Coming on the heels of another highly publicized profiling bungle involving sniper suspect John Muhammad, this latest misjudgment further defies the stereotype of serial killers as white loners. “The danger in these cases is you get too constricted a view … of who you’re looking for,” says former FBI profiler Gregg McCrary. The fact that the Louisiana victims were of different races should have been a clue from the outset: “Black male serial killers are much more likely to cross racial lines.”
For at least a decade, police had their eyes on Lee. His alleged crimes-some of which resulted in prison time-range from peeping Tom violations to attempted murder. (Among buddies, says family friend Otis Wilson, Lee would admit that he “peeped and masturbated,” even at times spying on his aunts.) The cops in Zachary considered Lee a suspect in the murders of two women-Connie Warner in 1992 and Randi Mebruer in 1998-who were killed near a cemetery that he frequented. But police could never compile the evidence necessary to arrest him.
The Mebruer case proved critical in connecting Lee to the serial killings. Last summer, authorities linked three of the serial victims to a single murderer. Seeking a DNA match, a multi-agency task force gathered cheek swabs of more than 1,000 men. But despite being told by a Zachary police detective that Lee was a suspect in the Warner and Mebruer killings-which shared traits with the serial murders, like the killer’s seizure of “trophies,” such as rings, from victims-authorities took no sample from Lee. It wasn’t until last month that he was finally swabbed-not by the task force, but by the state attorney general’s office, acting on a tip from Zachary cops who were separately investigating the Mebruer murder.

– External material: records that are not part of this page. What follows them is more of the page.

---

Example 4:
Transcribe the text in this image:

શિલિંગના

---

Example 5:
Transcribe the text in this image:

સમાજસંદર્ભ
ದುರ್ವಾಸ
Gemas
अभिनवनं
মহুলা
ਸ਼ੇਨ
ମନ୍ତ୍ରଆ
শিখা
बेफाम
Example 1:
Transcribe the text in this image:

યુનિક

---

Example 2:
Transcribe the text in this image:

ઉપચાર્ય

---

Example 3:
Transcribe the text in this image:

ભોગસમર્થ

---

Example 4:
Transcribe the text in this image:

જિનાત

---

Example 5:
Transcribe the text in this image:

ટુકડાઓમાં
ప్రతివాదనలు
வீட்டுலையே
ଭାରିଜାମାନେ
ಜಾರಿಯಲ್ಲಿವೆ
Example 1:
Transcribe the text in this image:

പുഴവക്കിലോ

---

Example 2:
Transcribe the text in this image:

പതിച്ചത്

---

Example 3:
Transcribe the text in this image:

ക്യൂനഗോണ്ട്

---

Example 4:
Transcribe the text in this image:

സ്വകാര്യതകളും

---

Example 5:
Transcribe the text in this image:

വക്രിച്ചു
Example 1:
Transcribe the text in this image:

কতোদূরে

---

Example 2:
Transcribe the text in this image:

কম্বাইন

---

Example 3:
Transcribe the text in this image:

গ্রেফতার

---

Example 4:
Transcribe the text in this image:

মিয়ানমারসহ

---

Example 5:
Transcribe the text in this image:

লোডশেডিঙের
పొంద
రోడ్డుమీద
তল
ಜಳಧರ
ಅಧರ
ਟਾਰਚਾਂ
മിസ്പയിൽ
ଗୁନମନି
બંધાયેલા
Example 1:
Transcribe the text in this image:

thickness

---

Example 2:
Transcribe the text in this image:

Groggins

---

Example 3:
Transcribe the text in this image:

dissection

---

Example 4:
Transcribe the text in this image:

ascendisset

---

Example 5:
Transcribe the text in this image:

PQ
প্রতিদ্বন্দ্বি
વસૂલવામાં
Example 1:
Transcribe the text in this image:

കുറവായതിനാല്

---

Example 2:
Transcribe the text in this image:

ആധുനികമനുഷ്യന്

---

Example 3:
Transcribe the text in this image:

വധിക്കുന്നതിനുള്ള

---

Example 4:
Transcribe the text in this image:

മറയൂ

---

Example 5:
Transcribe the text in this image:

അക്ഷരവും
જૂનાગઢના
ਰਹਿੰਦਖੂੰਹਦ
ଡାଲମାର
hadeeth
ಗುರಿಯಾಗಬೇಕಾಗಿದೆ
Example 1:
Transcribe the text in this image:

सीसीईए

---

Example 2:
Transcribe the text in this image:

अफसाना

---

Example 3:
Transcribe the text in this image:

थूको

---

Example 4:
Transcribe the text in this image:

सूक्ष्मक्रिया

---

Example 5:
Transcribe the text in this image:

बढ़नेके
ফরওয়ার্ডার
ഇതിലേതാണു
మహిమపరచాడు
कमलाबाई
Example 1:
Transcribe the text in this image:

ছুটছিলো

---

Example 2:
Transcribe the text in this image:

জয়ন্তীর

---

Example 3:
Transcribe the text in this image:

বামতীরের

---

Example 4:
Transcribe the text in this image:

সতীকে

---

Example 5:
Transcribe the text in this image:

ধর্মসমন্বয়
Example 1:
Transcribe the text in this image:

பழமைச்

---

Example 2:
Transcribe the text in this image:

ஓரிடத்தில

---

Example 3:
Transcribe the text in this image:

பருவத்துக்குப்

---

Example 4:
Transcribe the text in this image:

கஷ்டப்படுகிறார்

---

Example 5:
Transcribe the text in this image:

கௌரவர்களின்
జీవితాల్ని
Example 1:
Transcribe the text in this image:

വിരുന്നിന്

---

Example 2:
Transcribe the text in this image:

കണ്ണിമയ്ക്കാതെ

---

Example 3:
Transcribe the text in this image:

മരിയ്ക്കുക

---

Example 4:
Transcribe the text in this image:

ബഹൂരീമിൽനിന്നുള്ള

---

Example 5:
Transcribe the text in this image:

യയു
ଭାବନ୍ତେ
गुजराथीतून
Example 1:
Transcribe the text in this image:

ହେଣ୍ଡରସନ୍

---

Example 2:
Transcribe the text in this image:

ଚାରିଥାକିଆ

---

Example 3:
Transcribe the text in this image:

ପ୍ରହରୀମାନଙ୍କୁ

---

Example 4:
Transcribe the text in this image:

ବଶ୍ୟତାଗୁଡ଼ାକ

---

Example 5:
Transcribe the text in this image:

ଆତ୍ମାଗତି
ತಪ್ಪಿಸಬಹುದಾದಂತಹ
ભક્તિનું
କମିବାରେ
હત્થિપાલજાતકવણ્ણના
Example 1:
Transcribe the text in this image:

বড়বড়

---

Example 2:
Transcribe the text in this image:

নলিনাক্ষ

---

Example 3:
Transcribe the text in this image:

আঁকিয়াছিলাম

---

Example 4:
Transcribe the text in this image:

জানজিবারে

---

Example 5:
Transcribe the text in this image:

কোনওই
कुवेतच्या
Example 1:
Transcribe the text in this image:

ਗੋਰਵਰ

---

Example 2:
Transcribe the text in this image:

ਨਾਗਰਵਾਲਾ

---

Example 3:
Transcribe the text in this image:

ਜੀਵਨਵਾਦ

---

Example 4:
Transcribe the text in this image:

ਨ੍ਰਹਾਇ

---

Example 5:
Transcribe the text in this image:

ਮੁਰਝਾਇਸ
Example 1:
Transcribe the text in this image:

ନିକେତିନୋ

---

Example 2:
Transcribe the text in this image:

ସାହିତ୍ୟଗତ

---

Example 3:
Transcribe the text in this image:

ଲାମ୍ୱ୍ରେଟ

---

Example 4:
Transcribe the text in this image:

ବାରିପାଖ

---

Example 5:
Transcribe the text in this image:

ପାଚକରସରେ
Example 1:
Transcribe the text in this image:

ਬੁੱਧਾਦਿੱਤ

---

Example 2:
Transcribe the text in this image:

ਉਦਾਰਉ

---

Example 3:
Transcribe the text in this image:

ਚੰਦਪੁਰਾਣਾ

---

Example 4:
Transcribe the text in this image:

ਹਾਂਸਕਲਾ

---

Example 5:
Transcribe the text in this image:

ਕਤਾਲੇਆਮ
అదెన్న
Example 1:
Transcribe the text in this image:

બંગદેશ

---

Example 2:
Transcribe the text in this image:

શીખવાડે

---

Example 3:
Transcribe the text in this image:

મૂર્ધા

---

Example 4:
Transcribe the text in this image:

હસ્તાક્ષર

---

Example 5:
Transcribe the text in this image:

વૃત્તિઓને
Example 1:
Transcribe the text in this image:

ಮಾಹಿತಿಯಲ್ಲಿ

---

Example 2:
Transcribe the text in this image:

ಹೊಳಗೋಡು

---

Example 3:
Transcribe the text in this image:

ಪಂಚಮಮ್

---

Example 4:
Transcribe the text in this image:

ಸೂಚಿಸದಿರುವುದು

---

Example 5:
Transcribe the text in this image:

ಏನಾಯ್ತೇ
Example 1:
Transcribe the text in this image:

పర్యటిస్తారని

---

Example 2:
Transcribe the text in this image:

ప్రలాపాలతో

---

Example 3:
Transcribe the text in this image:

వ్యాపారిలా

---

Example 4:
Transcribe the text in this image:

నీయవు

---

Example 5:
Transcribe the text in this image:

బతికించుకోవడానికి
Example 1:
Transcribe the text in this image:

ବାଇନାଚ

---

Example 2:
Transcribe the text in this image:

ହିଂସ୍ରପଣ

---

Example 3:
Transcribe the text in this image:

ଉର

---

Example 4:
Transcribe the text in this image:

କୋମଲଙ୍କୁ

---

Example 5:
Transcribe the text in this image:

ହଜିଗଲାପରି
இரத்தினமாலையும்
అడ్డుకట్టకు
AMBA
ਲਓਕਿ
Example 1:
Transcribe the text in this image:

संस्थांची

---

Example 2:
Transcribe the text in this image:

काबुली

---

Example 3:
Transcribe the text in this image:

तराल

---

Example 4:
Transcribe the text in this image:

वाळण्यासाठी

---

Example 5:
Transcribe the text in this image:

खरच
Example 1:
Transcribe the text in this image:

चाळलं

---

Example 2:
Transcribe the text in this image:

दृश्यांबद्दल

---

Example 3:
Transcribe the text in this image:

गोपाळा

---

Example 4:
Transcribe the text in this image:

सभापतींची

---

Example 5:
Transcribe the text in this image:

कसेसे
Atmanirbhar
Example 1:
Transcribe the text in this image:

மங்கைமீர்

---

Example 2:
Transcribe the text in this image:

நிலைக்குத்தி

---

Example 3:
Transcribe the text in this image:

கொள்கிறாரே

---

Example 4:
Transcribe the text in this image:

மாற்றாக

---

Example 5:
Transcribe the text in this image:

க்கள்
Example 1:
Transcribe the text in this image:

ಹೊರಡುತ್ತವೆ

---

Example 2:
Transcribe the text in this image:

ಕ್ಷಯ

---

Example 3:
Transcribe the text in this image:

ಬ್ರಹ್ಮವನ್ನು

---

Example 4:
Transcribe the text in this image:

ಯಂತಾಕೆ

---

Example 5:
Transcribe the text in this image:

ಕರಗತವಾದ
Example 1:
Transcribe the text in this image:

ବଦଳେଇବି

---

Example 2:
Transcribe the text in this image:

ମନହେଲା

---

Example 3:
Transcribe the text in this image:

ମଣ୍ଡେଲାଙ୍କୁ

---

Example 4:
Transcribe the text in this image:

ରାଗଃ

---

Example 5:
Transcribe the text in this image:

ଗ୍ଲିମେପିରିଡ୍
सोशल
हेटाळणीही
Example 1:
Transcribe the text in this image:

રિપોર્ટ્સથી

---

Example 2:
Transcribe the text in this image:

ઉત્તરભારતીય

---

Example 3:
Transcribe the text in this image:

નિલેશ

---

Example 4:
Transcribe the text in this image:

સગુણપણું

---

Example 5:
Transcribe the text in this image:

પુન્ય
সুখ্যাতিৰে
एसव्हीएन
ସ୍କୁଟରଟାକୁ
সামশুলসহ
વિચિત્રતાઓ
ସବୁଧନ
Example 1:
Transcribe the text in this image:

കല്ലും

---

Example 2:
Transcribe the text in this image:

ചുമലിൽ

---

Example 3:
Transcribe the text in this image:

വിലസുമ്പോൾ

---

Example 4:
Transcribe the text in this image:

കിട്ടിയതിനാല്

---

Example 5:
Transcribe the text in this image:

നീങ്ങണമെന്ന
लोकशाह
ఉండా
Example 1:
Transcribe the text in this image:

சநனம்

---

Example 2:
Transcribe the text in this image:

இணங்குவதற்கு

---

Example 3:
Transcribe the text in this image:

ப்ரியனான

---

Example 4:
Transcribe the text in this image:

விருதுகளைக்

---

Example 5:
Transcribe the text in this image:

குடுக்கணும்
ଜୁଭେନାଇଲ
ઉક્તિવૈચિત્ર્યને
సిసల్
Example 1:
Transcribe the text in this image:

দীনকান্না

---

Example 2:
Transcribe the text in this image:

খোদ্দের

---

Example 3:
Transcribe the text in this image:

One week ago, a lab matched Lee’s DNA to evidence from one of the serial victims, and by extension, to four others. By then, Lee had fled, prompting a frantic manhunt. Two days later, authorities nabbed Lee, who is now a suspect in a growing number of murders, in front of a tire shop in Atlanta. (Lee’s public defender, Bruce Unangst, could not be reached for comment.) “He was very docile,” said Atlanta police chief Richard Pennington. “He acted somewhat relieved it was over.” As did, without doubt, the countless women he might have continued to prey upon.